破壊も、殺戮も、他者が存在しなければ成立しない行いだ。ゆえに、他者を憎むことの愚かしさを、ヴォルダガッダは今ようやく理解した。
むしろ感謝こそすべきだったのだ。
殺されてくれてありがとう。血反吐を吐き散らしてくれてありがとう。恐怖に慄きながら命乞いをしてくれてありがとう。臓物をこぼして苦痛と絶望に喘いでくれてありがとう。
オレと会うまで生きていてくれて、ありがとう。
この世に産まれてきてくれて、ありがとう。
腹の底から咆哮が溢れ出る。かつてない力が漲る。桁違いの濃度で廻る殺意が、周囲の精霊力と反応を起こし、ヴォルダガッダの上背から紅蓮の闇を立ち上らせた。生きるとはかくも素晴らしい。
距離が縮まる/殺意が高まる/視線が交錯する――
「ルァァァッッ!!!!」
音を立てて収縮する筋肉が、爆発的な出力を生む。大戦鎌が応えるようにヴン、と唸りを上げ、紅い光が強まった。
これより放つ一撃は、間違いなく竜の首とて斬り飛ばすであろう究極の威力を持つだろう。
弓を引き絞るように振りかぶり――
――解き、放つ。
その直前。
「――あぁ、ダメだよご両人。それはさすがに目に余る」
忽然と。
そして悠然と。
急速に間合いを詰める二者の中心に、人影が現れていた。
●
鵺火総十郎は、全身が見えない真綿に包み込まれているかのような錯覚に襲われた。
――うむ?
今まさに緑の悪鬼の息の根を止めてくれようと刀を繰り出した姿勢のまま、身じろぎひとつできない。
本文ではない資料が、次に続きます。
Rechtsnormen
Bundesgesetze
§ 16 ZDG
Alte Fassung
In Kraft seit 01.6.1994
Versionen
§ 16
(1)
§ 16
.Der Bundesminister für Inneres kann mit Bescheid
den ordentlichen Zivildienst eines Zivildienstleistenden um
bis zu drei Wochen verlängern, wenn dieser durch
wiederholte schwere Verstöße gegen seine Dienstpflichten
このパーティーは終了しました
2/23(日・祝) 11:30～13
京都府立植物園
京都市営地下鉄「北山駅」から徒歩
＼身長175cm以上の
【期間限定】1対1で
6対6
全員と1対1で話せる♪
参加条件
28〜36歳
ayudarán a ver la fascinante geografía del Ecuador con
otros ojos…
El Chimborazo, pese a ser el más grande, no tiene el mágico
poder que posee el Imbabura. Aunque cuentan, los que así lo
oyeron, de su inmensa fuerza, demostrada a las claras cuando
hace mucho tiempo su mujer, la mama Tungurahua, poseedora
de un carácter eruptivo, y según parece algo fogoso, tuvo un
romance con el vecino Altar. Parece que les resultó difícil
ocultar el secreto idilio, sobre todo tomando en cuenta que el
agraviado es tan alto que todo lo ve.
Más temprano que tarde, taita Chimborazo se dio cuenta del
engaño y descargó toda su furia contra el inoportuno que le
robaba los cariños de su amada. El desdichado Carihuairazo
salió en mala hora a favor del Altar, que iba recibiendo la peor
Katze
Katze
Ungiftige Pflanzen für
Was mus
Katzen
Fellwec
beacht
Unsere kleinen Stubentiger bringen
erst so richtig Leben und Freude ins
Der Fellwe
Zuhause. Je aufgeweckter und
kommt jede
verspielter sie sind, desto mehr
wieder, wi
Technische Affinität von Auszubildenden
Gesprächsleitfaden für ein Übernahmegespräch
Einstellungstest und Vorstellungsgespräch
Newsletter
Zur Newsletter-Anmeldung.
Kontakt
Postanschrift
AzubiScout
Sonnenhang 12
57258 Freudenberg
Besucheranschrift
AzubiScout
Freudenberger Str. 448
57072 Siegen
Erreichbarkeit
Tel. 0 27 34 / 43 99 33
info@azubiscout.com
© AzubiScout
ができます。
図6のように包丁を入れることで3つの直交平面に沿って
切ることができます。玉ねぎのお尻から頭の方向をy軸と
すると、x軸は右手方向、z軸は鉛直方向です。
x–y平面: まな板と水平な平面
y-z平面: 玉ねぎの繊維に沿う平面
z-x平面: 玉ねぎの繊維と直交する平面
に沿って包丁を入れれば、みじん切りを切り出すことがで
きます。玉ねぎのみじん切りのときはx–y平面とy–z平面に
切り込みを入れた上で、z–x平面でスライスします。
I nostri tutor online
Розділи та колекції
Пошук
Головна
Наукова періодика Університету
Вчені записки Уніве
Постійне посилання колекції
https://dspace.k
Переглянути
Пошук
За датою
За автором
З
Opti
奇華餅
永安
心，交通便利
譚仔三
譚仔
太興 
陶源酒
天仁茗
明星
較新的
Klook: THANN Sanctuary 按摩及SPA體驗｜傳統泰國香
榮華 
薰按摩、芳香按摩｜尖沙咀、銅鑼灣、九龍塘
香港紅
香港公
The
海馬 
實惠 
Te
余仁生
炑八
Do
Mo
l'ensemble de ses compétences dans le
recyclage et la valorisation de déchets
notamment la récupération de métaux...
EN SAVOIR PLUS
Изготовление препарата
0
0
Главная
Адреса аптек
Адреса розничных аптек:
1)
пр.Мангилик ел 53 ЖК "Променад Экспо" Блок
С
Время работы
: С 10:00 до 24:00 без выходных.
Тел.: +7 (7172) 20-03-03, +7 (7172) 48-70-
「行者、今搦めの綱を解き、ほと/\三途の道に放ち道ぎり。」
反射的に金縛りを解く祝詞を唱えるが、効果はない。
「ああ、違う違う。僕のこれはそういうのじゃないから」
かすかな笑みを含んだ声。男とも女とも判じがたい、しかし大海の深みを思わせる声。
その、人影。
白いローブを身にまとい、フードによって顔を隠した人影。
わずかに覗く口元は秀麗であった。あるかなしかの笑みを含んでいた。
右腕は、総十郎の刀に。
左腕は、悪鬼の戦鎌に。
それぞれ差し伸ばし、人差し指で刃に軽く触れている。
ただそれだけの動きで、白い人物は両者の激突を止めたのだ。